Hi All,
To get better understanding how Attention model works, I tried to run assignment code in my local environment, and run into few issues.
One of them is with encoder output dimensions in exercise code:
Test your function!
key_dim = 12
n_heads = 16
decoderLayer_test = DecoderLayer(embedding_dim=key_dim, num_heads=n_heads, fully_connected_dim=32)
q = np.ones((1, 15, key_dim))
encoder_test_output = tf.convert_to_tensor(np.random.rand(1, 7, 8))
In that code, last Q dimension is 12, but encoder_test_output , that is passed to decoder as K and V values, has last dimension 8.
This generates error in Tensorflow. Documentation specifically states that last dimensions of Q, K, V must be the same, but that code runs OK in lecture notebook.
Am I missing something?
Thank you!
hi @albertumyarov
I don’t think the issue would just lie in decoder test cell as numpy.random.rand() function creates an array of specified shapes fills it with random values and generates random numbers with Numpy
So if your Q as has taken the embedding dimension value as 12 but K and V hasn’t got the same value as you used the q value to be np.ones(1, 15, key_dim) this create a new array with assigned shape and datatype with every element set to 1.
fully connected dimension is 32, so check using the #print does the environment value for each step matches in your local environment as the randomness of value created in decoder test in your local environment may differ from the course provided environment.
Hope this helps!!!
Also whenever sharing such query, make sure not to post any of the codes but what you could do is provide a screenshot comparison of outputs in your environment and coursera environment without sharing a codes in the screenshot for better understanding and response.
Regards
DP
Code that I mentioned is not my code, but test cell provided by course.

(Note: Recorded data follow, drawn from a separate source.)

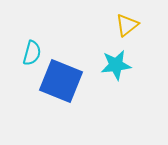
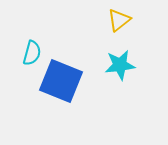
yellow triangle: moved 8 px left, 5 px up
cyan star: moved 4 px right
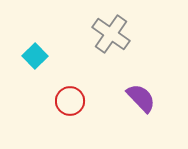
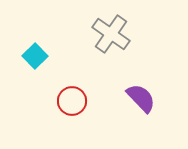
red circle: moved 2 px right
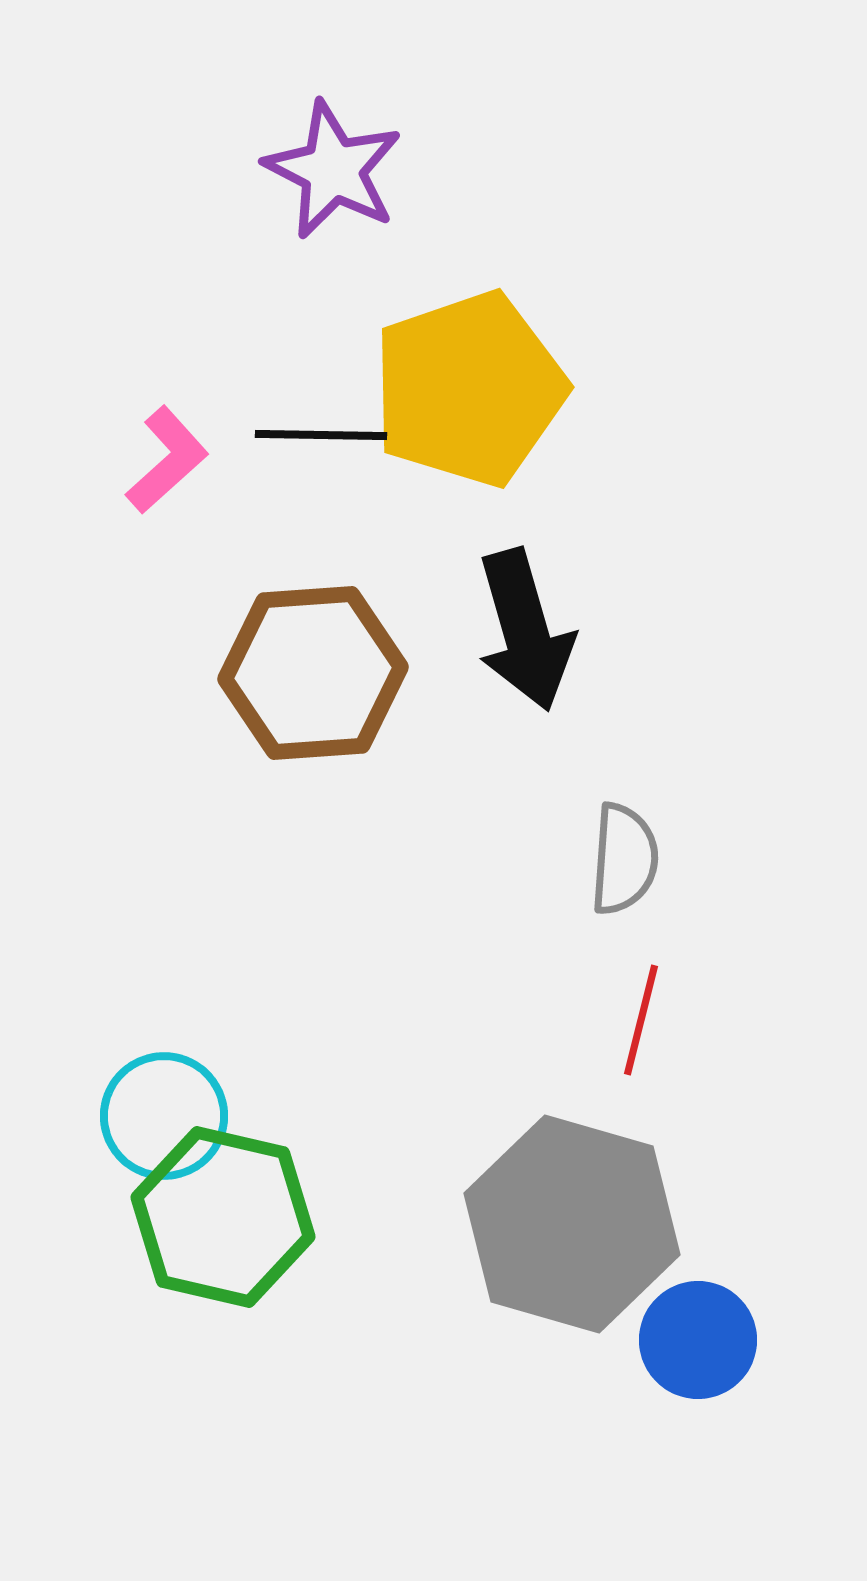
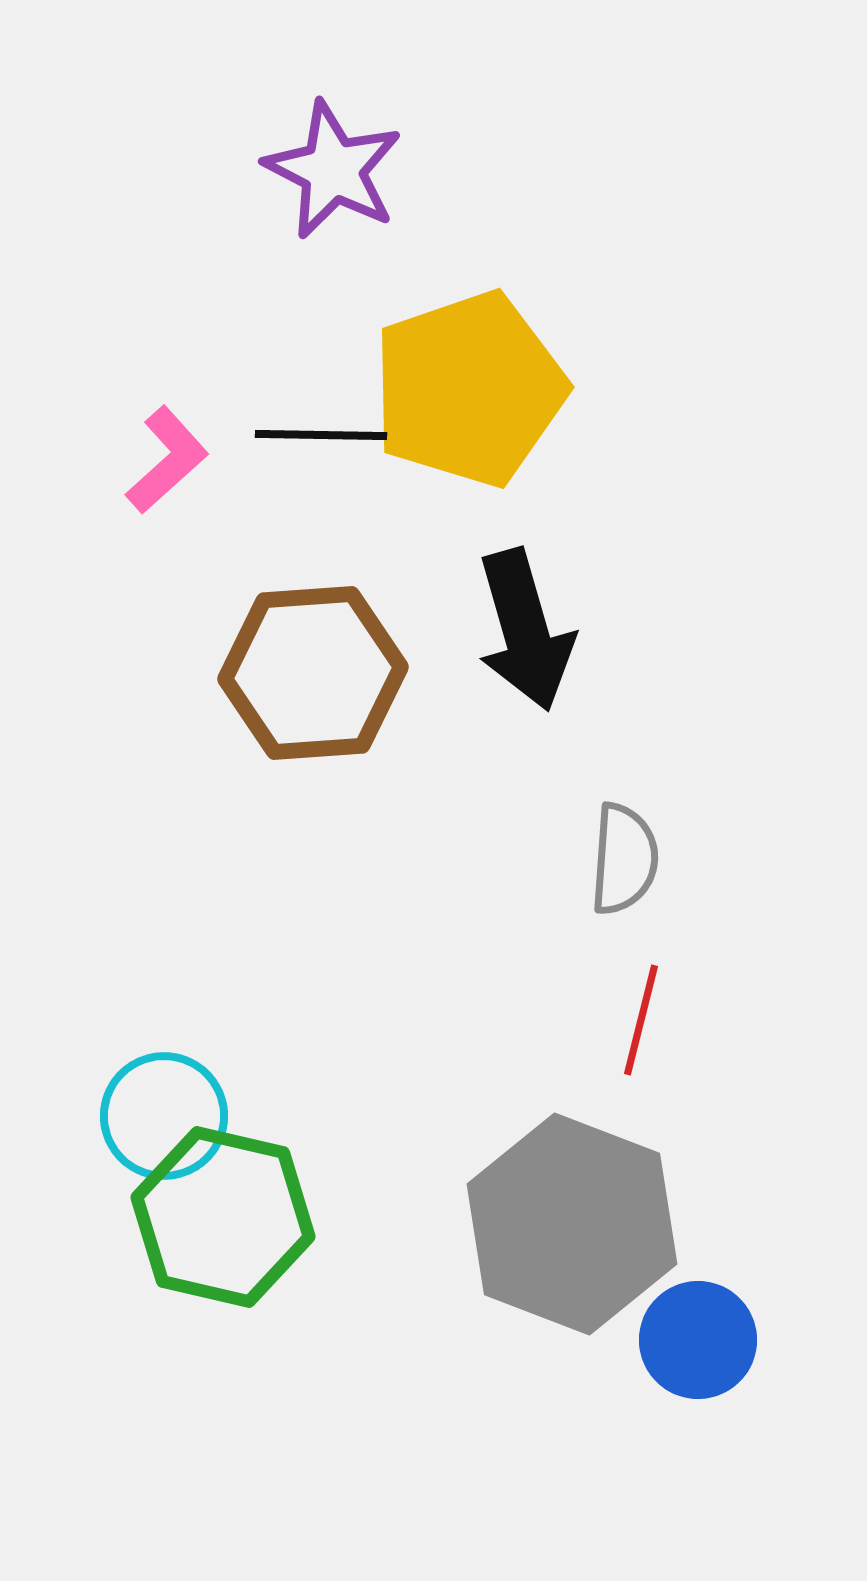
gray hexagon: rotated 5 degrees clockwise
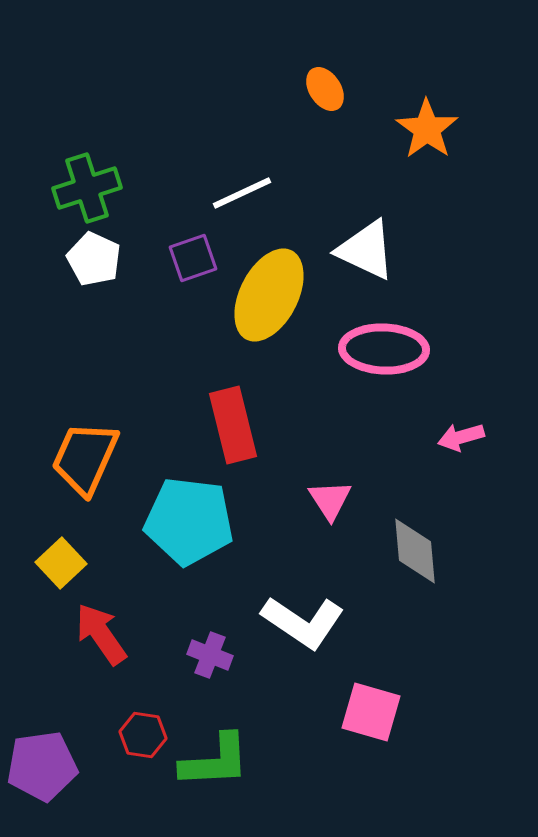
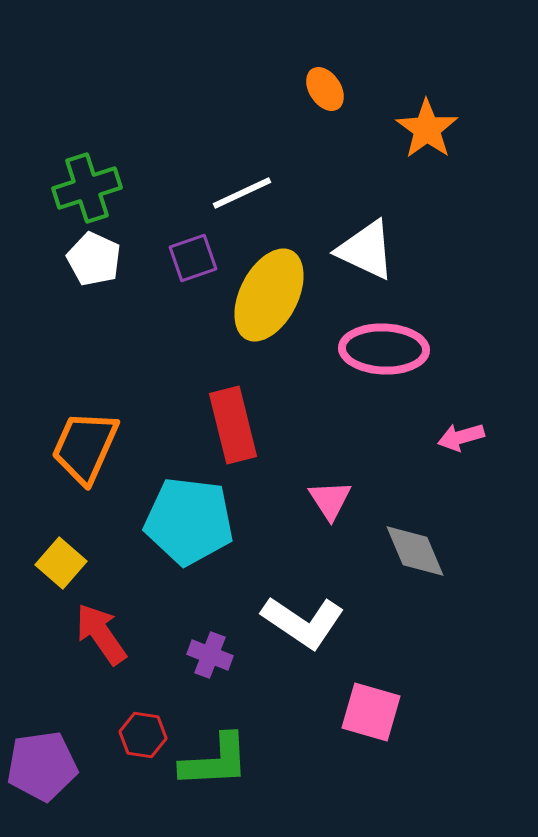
orange trapezoid: moved 11 px up
gray diamond: rotated 18 degrees counterclockwise
yellow square: rotated 6 degrees counterclockwise
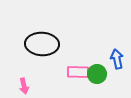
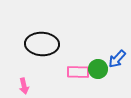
blue arrow: rotated 126 degrees counterclockwise
green circle: moved 1 px right, 5 px up
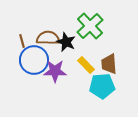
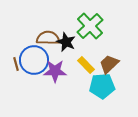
brown line: moved 6 px left, 23 px down
brown trapezoid: rotated 50 degrees clockwise
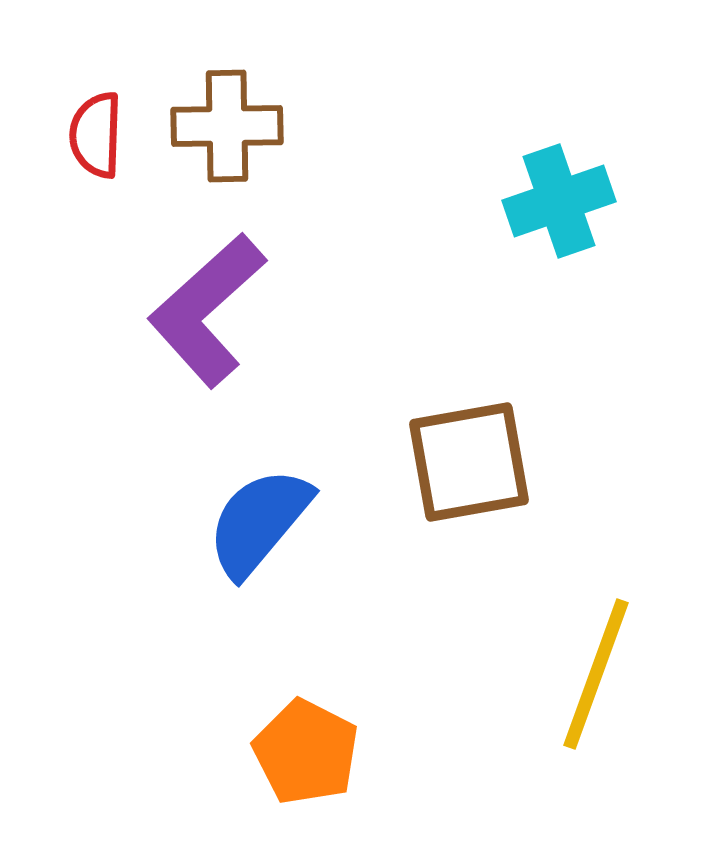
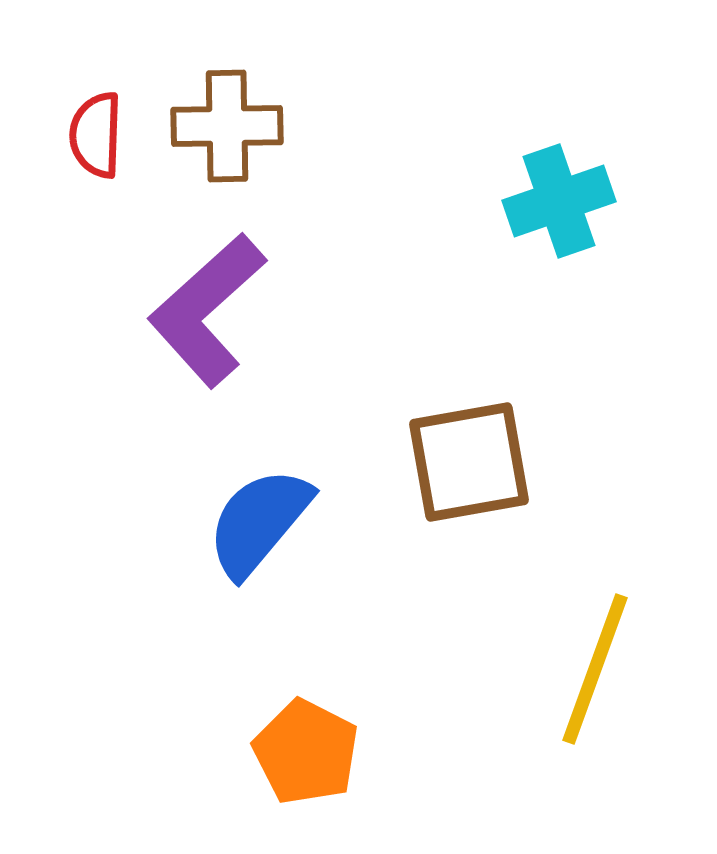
yellow line: moved 1 px left, 5 px up
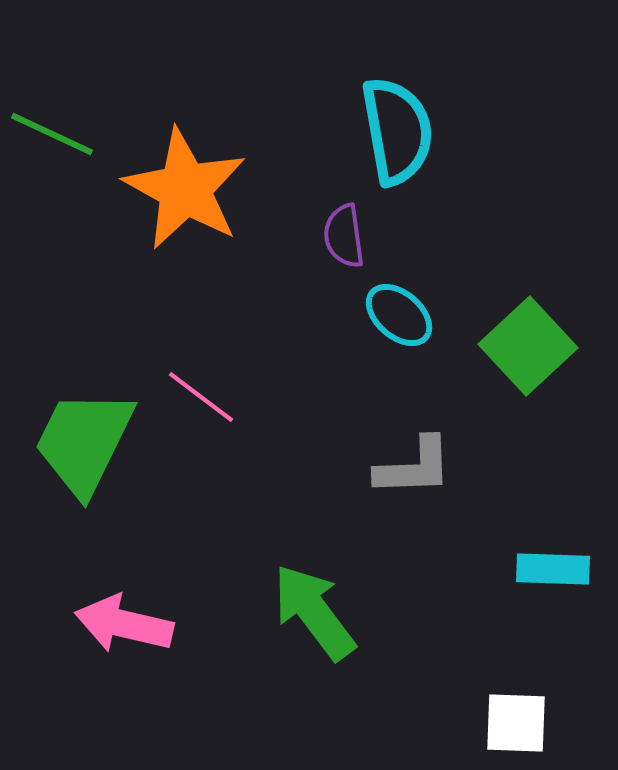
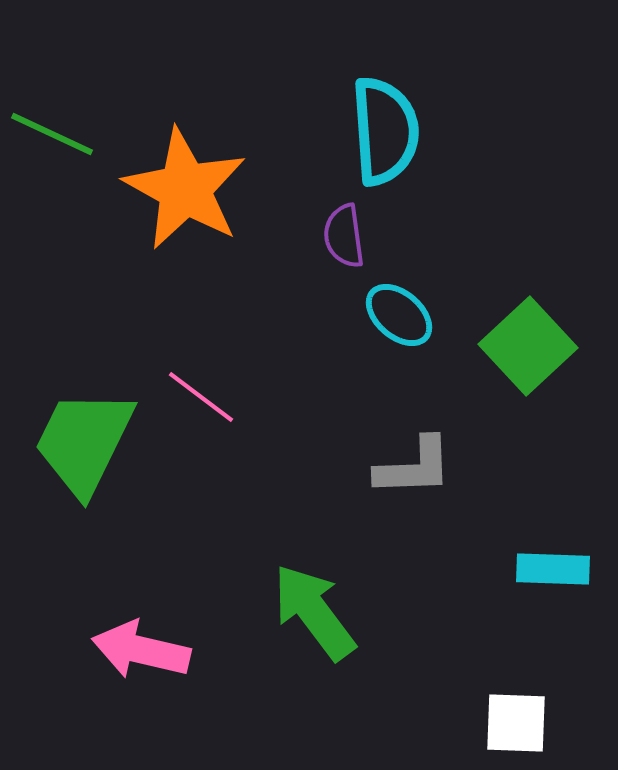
cyan semicircle: moved 12 px left; rotated 6 degrees clockwise
pink arrow: moved 17 px right, 26 px down
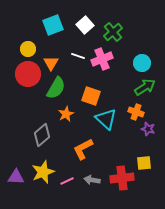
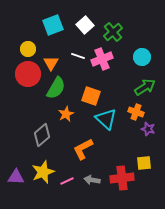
cyan circle: moved 6 px up
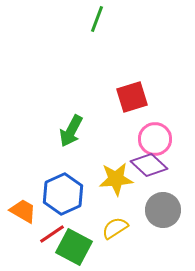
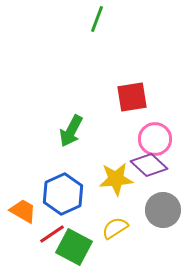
red square: rotated 8 degrees clockwise
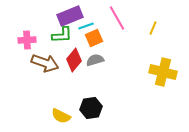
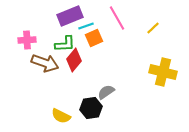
yellow line: rotated 24 degrees clockwise
green L-shape: moved 3 px right, 9 px down
gray semicircle: moved 11 px right, 32 px down; rotated 18 degrees counterclockwise
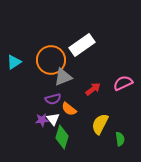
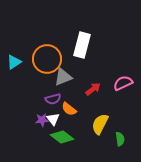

As you can see encoder_test_output has hardcoded dimension (1,7,8).
That tensor is passed to decoderLayer_test function and later as K,V parameters to MultiHeadAttension . And that is where I get error.
I kind of understand why I get error in my environment, and, BTW, changing 8 to 12 makes it work perfectly, I do not understand why it works in course notebook.
please share the screenshot of the error you are getting in your environment.
in decoderlayer call(), padding mask is assigned as None, and it seems to causing the error as in the self attention, attention mask is as padding mask. make sure you are passing the values correctly.
actually you can check by adding print statement to each layer and compare with course provided print statement of each statement first in self.attention, check where the values varies, as it is creating query shape and value shape to have different value.
Did some more digging. Exception is raised by Build method of MultiheadAttention class. That code was recently changed in repo. Looks like I use newest version, while Course notebook uses older version. I do not really understand how would it work if shapes are different, I guess that was the reason why that check was added. Most likely assignment code will fail ones tensorflow library updated to latest version. I attached screenshot of corresponding change in GitHub. Thank you!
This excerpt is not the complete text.